Quote every line below exactly and skip any picture.

Stored items from a collection
____

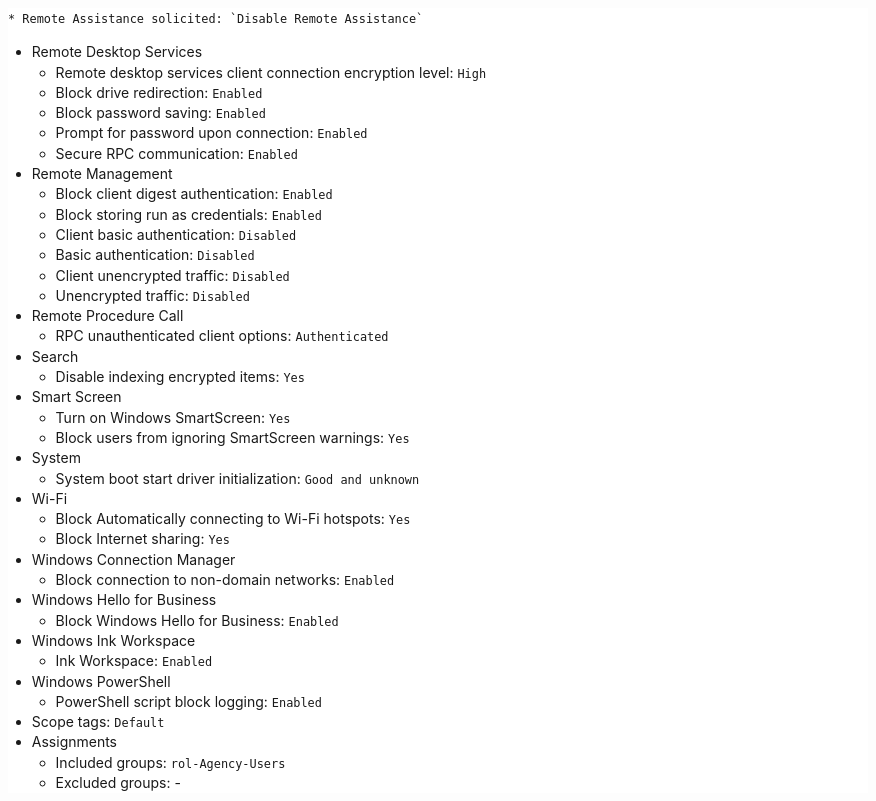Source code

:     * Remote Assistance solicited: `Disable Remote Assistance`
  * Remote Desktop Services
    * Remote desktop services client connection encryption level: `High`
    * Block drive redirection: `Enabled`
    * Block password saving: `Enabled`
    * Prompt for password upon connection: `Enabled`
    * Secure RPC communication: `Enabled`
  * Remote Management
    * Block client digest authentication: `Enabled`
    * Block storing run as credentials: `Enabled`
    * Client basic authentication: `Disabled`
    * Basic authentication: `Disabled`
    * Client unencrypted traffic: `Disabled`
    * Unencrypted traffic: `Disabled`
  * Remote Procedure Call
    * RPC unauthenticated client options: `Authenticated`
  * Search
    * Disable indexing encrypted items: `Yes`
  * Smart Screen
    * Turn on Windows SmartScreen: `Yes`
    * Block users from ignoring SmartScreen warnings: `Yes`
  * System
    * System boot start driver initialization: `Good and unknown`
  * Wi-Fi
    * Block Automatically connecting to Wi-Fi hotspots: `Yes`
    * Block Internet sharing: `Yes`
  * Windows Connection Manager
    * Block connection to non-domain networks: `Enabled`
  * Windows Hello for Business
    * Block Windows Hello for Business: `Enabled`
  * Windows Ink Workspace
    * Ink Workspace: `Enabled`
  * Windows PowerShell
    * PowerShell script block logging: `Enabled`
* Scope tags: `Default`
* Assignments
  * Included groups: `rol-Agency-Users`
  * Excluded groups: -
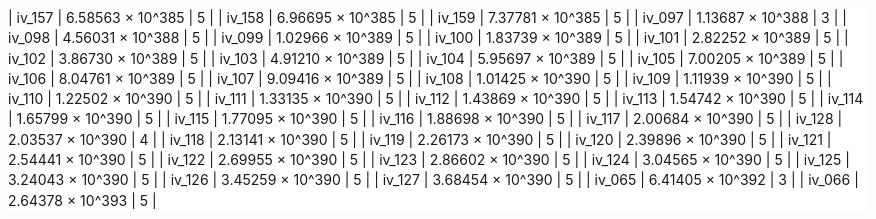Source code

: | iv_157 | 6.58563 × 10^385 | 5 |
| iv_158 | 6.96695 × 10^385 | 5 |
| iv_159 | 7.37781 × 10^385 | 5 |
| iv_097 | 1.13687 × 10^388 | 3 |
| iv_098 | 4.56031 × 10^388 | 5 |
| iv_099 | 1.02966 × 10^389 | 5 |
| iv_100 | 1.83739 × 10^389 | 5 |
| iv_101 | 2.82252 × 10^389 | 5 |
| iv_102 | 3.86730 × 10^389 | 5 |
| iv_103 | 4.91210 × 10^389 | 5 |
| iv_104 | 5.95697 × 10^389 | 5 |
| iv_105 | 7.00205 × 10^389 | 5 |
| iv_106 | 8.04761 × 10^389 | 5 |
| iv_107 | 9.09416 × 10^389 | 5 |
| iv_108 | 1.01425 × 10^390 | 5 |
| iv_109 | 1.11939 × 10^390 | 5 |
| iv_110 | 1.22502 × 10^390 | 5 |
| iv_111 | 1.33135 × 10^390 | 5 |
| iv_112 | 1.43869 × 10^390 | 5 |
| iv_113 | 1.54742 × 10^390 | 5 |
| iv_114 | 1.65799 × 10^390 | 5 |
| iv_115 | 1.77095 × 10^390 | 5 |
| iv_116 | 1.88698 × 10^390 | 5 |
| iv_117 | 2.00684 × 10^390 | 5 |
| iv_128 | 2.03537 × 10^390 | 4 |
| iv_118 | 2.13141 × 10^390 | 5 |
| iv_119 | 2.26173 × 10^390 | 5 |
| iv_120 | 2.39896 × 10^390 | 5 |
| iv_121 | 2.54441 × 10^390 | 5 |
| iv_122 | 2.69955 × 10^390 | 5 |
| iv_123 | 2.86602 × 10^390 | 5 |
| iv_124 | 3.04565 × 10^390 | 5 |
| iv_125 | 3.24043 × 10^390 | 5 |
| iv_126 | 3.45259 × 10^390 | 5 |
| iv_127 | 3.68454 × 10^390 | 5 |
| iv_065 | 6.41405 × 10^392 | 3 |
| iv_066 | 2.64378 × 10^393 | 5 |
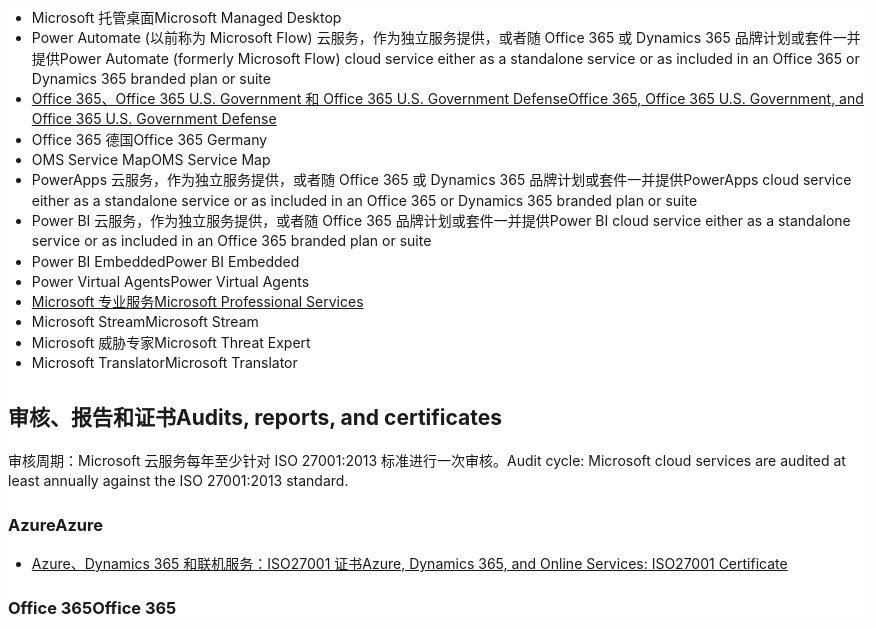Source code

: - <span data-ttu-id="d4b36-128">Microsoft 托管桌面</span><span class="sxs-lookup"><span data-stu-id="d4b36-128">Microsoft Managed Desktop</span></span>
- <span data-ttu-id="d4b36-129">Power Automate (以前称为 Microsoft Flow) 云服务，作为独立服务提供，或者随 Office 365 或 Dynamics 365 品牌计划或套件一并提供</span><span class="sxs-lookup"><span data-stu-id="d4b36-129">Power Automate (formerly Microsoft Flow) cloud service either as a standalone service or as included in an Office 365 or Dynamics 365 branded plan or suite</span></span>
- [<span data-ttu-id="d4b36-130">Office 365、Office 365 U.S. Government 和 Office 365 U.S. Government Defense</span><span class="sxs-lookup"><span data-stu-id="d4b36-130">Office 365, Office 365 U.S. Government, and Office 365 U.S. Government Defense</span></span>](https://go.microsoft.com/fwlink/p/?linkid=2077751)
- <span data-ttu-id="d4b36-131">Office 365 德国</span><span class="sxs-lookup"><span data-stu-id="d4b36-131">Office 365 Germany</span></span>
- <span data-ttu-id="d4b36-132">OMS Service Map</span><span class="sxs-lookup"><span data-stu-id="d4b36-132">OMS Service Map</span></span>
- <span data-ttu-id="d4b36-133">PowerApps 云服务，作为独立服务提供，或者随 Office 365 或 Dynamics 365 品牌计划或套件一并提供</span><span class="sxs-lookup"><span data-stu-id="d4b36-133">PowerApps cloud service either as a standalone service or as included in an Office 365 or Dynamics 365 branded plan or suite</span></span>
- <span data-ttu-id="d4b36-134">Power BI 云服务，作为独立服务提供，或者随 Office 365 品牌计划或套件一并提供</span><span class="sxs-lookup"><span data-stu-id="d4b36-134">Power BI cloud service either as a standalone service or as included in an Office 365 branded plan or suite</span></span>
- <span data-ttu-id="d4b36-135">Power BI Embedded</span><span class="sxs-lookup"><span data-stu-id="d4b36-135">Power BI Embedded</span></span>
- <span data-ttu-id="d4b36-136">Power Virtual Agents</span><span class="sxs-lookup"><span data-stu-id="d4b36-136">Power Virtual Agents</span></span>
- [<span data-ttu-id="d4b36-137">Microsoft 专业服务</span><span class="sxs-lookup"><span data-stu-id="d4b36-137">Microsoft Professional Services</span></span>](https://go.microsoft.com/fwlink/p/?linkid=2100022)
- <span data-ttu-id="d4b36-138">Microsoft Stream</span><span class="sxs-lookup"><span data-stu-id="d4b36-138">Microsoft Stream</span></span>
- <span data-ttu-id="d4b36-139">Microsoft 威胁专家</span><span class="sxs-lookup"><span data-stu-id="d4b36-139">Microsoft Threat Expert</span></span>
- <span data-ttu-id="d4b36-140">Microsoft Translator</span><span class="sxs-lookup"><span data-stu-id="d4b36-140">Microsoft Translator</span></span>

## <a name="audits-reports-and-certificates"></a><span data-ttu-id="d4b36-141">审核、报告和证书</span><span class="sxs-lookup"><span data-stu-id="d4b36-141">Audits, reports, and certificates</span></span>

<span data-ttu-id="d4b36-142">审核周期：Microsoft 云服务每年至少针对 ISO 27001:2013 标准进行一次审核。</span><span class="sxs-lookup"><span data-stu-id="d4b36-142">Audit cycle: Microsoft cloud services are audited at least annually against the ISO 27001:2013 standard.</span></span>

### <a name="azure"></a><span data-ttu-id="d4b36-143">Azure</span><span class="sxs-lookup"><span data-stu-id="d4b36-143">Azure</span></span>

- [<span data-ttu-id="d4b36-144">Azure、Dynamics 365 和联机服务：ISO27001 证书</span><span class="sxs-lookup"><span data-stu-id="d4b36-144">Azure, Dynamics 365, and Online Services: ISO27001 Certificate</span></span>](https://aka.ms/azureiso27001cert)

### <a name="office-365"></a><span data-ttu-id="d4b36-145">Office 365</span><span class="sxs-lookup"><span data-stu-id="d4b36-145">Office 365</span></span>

____

Response for this exercise:
Source code

:     * Remote Assistance solicited: `Disable Remote Assistance`
  * Remote Desktop Services
    * Remote desktop services client connection encryption level: `High`
    * Block drive redirection: `Enabled`
    * Block password saving: `Enabled`
    * Prompt for password upon connection: `Enabled`
    * Secure RPC communication: `Enabled`
  * Remote Management
    * Block client digest authentication: `Enabled`
    * Block storing run as credentials: `Enabled`
    * Client basic authentication: `Disabled`
    * Basic authentication: `Disabled`
    * Client unencrypted traffic: `Disabled`
    * Unencrypted traffic: `Disabled`
  * Remote Procedure Call
    * RPC unauthenticated client options: `Authenticated`
  * Search
    * Disable indexing encrypted items: `Yes`
  * Smart Screen
    * Turn on Windows SmartScreen: `Yes`
    * Block users from ignoring SmartScreen warnings: `Yes`
  * System
    * System boot start driver initialization: `Good and unknown`
  * Wi-Fi
    * Block Automatically connecting to Wi-Fi hotspots: `Yes`
    * Block Internet sharing: `Yes`
  * Windows Connection Manager
    * Block connection to non-domain networks: `Enabled`
  * Windows Hello for Business
    * Block Windows Hello for Business: `Enabled`
  * Windows Ink Workspace
    * Ink Workspace: `Enabled`
  * Windows PowerShell
    * PowerShell script block logging: `Enabled`
* Scope tags: `Default`
* Assignments
  * Included groups: `rol-Agency-Users`
  * Excluded groups: -
Source code

: | iv_157 | 6.58563 × 10^385 | 5 |
| iv_158 | 6.96695 × 10^385 | 5 |
| iv_159 | 7.37781 × 10^385 | 5 |
| iv_097 | 1.13687 × 10^388 | 3 |
| iv_098 | 4.56031 × 10^388 | 5 |
| iv_099 | 1.02966 × 10^389 | 5 |
| iv_100 | 1.83739 × 10^389 | 5 |
| iv_101 | 2.82252 × 10^389 | 5 |
| iv_102 | 3.86730 × 10^389 | 5 |
| iv_103 | 4.91210 × 10^389 | 5 |
| iv_104 | 5.95697 × 10^389 | 5 |
| iv_105 | 7.00205 × 10^389 | 5 |
| iv_106 | 8.04761 × 10^389 | 5 |
| iv_107 | 9.09416 × 10^389 | 5 |
| iv_108 | 1.01425 × 10^390 | 5 |
| iv_109 | 1.11939 × 10^390 | 5 |
| iv_110 | 1.22502 × 10^390 | 5 |
| iv_111 | 1.33135 × 10^390 | 5 |
| iv_112 | 1.43869 × 10^390 | 5 |
| iv_113 | 1.54742 × 10^390 | 5 |
| iv_114 | 1.65799 × 10^390 | 5 |
| iv_115 | 1.77095 × 10^390 | 5 |
| iv_116 | 1.88698 × 10^390 | 5 |
| iv_117 | 2.00684 × 10^390 | 5 |
| iv_128 | 2.03537 × 10^390 | 4 |
| iv_118 | 2.13141 × 10^390 | 5 |
| iv_119 | 2.26173 × 10^390 | 5 |
| iv_120 | 2.39896 × 10^390 | 5 |
| iv_121 | 2.54441 × 10^390 | 5 |
| iv_122 | 2.69955 × 10^390 | 5 |
| iv_123 | 2.86602 × 10^390 | 5 |
| iv_124 | 3.04565 × 10^390 | 5 |
| iv_125 | 3.24043 × 10^390 | 5 |
| iv_126 | 3.45259 × 10^390 | 5 |
| iv_127 | 3.68454 × 10^390 | 5 |
| iv_065 | 6.41405 × 10^392 | 3 |
| iv_066 | 2.64378 × 10^393 | 5 |
Source code

: - <span data-ttu-id="d4b36-128">Microsoft 托管桌面</span><span class="sxs-lookup"><span data-stu-id="d4b36-128">Microsoft Managed Desktop</span></span>
- <span data-ttu-id="d4b36-129">Power Automate (以前称为 Microsoft Flow) 云服务，作为独立服务提供，或者随 Office 365 或 Dynamics 365 品牌计划或套件一并提供</span><span class="sxs-lookup"><span data-stu-id="d4b36-129">Power Automate (formerly Microsoft Flow) cloud service either as a standalone service or as included in an Office 365 or Dynamics 365 branded plan or suite</span></span>
- [<span data-ttu-id="d4b36-130">Office 365、Office 365 U.S. Government 和 Office 365 U.S. Government Defense</span><span class="sxs-lookup"><span data-stu-id="d4b36-130">Office 365, Office 365 U.S. Government, and Office 365 U.S. Government Defense</span></span>](https://go.microsoft.com/fwlink/p/?linkid=2077751)
- <span data-ttu-id="d4b36-131">Office 365 德国</span><span class="sxs-lookup"><span data-stu-id="d4b36-131">Office 365 Germany</span></span>
- <span data-ttu-id="d4b36-132">OMS Service Map</span><span class="sxs-lookup"><span data-stu-id="d4b36-132">OMS Service Map</span></span>
- <span data-ttu-id="d4b36-133">PowerApps 云服务，作为独立服务提供，或者随 Office 365 或 Dynamics 365 品牌计划或套件一并提供</span><span class="sxs-lookup"><span data-stu-id="d4b36-133">PowerApps cloud service either as a standalone service or as included in an Office 365 or Dynamics 365 branded plan or suite</span></span>
- <span data-ttu-id="d4b36-134">Power BI 云服务，作为独立服务提供，或者随 Office 365 品牌计划或套件一并提供</span><span class="sxs-lookup"><span data-stu-id="d4b36-134">Power BI cloud service either as a standalone service or as included in an Office 365 branded plan or suite</span></span>
- <span data-ttu-id="d4b36-135">Power BI Embedded</span><span class="sxs-lookup"><span data-stu-id="d4b36-135">Power BI Embedded</span></span>
- <span data-ttu-id="d4b36-136">Power Virtual Agents</span><span class="sxs-lookup"><span data-stu-id="d4b36-136">Power Virtual Agents</span></span>
- [<span data-ttu-id="d4b36-137">Microsoft 专业服务</span><span class="sxs-lookup"><span data-stu-id="d4b36-137">Microsoft Professional Services</span></span>](https://go.microsoft.com/fwlink/p/?linkid=2100022)
- <span data-ttu-id="d4b36-138">Microsoft Stream</span><span class="sxs-lookup"><span data-stu-id="d4b36-138">Microsoft Stream</span></span>
- <span data-ttu-id="d4b36-139">Microsoft 威胁专家</span><span class="sxs-lookup"><span data-stu-id="d4b36-139">Microsoft Threat Expert</span></span>
- <span data-ttu-id="d4b36-140">Microsoft Translator</span><span class="sxs-lookup"><span data-stu-id="d4b36-140">Microsoft Translator</span></span>

## <a name="audits-reports-and-certificates"></a><span data-ttu-id="d4b36-141">审核、报告和证书</span><span class="sxs-lookup"><span data-stu-id="d4b36-141">Audits, reports, and certificates</span></span>

<span data-ttu-id="d4b36-142">审核周期：Microsoft 云服务每年至少针对 ISO 27001:2013 标准进行一次审核。</span><span class="sxs-lookup"><span data-stu-id="d4b36-142">Audit cycle: Microsoft cloud services are audited at least annually against the ISO 27001:2013 standard.</span></span>

### <a name="azure"></a><span data-ttu-id="d4b36-143">Azure</span><span class="sxs-lookup"><span data-stu-id="d4b36-143">Azure</span></span>

- [<span data-ttu-id="d4b36-144">Azure、Dynamics 365 和联机服务：ISO27001 证书</span><span class="sxs-lookup"><span data-stu-id="d4b36-144">Azure, Dynamics 365, and Online Services: ISO27001 Certificate</span></span>](https://aka.ms/azureiso27001cert)

### <a name="office-365"></a><span data-ttu-id="d4b36-145">Office 365</span><span class="sxs-lookup"><span data-stu-id="d4b36-145">Office 365</span></span>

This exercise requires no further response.